Search code examples
texttranslationdecodeencode

What encoding is this and how can I decode it?


I've got an old project file with translations to Portuguese where special characters are broken:

error.text.required=\u00C9 necess\u00E1rio o texto.
error.categoryid.required=\u00C9 necess\u00E1ria a categoria.
error.email.required=\u00C9 necess\u00E1rio o e-mail. 
error.email.invalid=O e-mail \u00E9 inv\u00E1lido.
error.fuel.invalid=\u00C9 necess\u00E1rio o tipo de combust\u00EDvel.
error.regdate.invalid=\u00C9 necess\u00E1rio ano de fabrica\u00E7\u00E3o.
error.mileage.invalid=\u00C9 necess\u00E1ria escolher a quilometragem.
error.color.invalid=\u00C9 necess\u00E1ria a cor.

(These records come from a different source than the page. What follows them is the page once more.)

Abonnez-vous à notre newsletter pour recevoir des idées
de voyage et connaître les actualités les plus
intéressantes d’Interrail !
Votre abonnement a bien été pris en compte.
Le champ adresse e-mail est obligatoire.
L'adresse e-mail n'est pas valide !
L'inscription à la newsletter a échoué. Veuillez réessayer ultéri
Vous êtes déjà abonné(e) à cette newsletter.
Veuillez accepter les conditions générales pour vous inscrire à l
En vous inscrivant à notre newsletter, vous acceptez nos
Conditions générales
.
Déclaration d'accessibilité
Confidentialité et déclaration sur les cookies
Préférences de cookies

Can you tell me how to decode the file to use the common Portuguese letters?

Thanks


Solution

  • The "\u" is prefix for unicode. You can use the strings "as is", and you'll have diacritics showing in the output. A python code would be something like:

    print u"\u00C9 necess\u00E1rio o texto."
    

    which outputs:

    É necessário o texto.

    Otherwise, you need to convert them in their ASCII equivalents. You can do a simple find/replace. I ended up writing a function like that for converting Romanian diacritics a while ago, but I had dynamic strings coming in...